At 06:05 PM 10/12/2008, Nathan Ward wrote:
On 13/10/2008, at 9:53 AM, Stephen Sprunk wrote:
Mikael Abrahamsson wrote:
This brings up an interesting question, should we stop announcing our 6to4 relays outside of Europe? Is there consensus in the business how this should be done? I have heard opinions both ways.
I can understand why some folks would say stop, but unfortunately Europe has the closest public 6to4 relays to the US, and our own providers don't seem to want to put any up.

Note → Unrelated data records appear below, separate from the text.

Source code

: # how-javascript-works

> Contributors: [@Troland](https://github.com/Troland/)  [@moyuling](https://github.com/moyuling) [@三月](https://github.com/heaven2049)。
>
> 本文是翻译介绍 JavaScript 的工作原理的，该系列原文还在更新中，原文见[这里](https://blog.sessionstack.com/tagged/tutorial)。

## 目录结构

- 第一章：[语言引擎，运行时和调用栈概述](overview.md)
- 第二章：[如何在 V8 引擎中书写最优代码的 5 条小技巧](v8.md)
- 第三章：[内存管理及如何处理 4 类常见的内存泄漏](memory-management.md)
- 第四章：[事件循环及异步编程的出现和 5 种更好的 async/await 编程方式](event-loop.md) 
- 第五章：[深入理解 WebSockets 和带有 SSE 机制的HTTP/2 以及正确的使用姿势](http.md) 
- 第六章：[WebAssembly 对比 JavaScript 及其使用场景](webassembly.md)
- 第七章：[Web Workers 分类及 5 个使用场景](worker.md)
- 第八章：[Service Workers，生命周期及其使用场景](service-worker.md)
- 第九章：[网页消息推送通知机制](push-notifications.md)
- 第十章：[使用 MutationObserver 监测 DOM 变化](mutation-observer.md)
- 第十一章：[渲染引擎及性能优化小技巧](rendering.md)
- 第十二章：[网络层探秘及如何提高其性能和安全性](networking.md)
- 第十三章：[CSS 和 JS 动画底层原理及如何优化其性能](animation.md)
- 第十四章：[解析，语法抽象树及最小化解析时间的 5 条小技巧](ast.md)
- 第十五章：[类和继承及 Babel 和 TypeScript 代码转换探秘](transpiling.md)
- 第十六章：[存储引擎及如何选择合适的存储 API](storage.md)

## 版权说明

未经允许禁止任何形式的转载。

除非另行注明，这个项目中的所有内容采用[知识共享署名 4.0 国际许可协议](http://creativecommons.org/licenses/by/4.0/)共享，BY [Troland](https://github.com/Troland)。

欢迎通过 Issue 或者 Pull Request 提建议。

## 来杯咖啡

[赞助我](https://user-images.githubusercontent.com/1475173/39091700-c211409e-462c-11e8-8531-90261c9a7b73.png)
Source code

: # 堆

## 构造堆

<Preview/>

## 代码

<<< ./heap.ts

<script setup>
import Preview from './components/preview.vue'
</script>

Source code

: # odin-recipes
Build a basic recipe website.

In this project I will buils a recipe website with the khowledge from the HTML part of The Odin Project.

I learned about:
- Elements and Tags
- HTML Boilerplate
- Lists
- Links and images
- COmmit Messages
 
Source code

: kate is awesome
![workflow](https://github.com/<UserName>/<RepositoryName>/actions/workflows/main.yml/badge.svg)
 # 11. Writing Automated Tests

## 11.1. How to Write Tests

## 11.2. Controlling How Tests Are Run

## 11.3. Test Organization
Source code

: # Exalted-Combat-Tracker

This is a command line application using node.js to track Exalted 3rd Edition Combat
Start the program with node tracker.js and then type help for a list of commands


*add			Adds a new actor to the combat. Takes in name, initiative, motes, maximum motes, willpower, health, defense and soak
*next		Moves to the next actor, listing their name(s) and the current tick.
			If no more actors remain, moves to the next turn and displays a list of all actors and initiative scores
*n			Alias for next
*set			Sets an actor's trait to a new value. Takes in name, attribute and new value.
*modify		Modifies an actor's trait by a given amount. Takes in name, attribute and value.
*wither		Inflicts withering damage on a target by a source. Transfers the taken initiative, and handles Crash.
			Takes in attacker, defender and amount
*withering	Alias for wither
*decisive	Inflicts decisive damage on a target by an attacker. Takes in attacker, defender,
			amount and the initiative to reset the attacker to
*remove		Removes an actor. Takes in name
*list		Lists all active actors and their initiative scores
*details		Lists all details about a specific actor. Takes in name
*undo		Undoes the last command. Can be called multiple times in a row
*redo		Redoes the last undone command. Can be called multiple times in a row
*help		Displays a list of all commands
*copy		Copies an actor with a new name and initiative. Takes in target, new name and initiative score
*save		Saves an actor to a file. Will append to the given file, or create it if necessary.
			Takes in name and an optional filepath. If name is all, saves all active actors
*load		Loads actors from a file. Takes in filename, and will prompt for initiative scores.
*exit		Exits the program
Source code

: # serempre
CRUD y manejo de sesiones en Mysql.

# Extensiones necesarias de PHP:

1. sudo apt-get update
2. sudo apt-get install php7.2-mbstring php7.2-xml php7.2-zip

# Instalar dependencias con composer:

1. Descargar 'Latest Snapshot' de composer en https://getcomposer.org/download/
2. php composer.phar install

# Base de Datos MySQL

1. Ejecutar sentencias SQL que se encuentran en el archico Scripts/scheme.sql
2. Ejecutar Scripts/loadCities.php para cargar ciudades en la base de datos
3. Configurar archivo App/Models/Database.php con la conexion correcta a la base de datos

That means 6to4 will break for a great many folks who _are_ trying to use IPv6 (like developers trying to get ahead of the curve and make sure their apps don't break when the transition finally happens) but whose providers haven't clued in yet.
I'm sure I sound like a broken record to some, but whenever I see these comments I feel the need to step up and correct them, until I don't see them anymore.
By far the biggest end users of IPv6 are non-experimenters. Real end users, many of whom do not know what an IP address is.
6to4 is enabled by default in Vista - any Vista machine with a non- RFC1918 address will use 6to4. It is also available in some linksys routers, and is enabled by default in Apple Airport Extreme.
Not to rain on anyone's parade, but it'd be interesting (and difficult, unfortunately) to know how many Vista machines are actually on non-RFC1918 addresses. Corporate users are in many cases staying with XP for a while, but they're more likely to have public space than most. A great many home users have a cheap NAT box that provides RFC1918 addresses. I do wonder whether where the Vista machines on public IPs really are. I also have to wonder if performance is really better when those users are routed over 6to4 in Europe from, say California, or whether they'd actually get better performance if they stuck in a NAT box, resulting in their using IPv4 instead?